'''

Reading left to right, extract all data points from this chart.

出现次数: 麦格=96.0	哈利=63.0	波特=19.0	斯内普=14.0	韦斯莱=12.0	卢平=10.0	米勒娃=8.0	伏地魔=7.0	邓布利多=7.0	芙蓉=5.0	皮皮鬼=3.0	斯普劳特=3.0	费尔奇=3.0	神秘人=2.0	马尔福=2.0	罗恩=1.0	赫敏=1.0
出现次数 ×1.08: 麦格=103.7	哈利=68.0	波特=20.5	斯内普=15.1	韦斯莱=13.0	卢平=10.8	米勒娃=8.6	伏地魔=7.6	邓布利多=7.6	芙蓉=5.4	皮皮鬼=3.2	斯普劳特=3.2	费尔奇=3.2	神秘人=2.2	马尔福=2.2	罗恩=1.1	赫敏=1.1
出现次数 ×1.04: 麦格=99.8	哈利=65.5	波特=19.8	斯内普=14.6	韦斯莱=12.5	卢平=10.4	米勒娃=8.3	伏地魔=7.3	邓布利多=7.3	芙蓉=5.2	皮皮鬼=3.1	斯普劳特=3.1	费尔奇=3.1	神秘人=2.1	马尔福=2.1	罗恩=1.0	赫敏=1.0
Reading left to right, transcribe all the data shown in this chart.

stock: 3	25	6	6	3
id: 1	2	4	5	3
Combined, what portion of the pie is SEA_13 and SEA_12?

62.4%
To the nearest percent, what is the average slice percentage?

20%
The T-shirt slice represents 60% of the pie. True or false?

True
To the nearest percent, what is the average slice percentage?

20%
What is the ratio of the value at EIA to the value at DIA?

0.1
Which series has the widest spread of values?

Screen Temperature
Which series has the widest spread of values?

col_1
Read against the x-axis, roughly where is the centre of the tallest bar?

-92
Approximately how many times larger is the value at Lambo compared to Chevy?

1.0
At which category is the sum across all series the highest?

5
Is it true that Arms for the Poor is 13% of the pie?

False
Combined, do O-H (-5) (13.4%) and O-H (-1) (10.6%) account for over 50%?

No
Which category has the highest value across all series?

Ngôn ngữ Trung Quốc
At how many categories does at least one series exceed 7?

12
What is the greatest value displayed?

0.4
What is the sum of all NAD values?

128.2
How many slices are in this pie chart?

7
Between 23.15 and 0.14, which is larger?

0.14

'''

• AIM OF THE TASK
Copy the stretch from the line containing "Ngôn ngữ Trung Quốc" through the end of the items, swapping "greatest" for "largest" and leaving everything else as it is.

• SOLUTION TO THIS TASK
Ngôn ngữ Trung Quốc
At how many categories does at least one series exceed 7?

12
What is the largest value displayed?

0.4
What is the sum of all NAD values?

128.2
How many slices are in this pie chart?

7
Between 23.15 and 0.14, which is larger?

0.14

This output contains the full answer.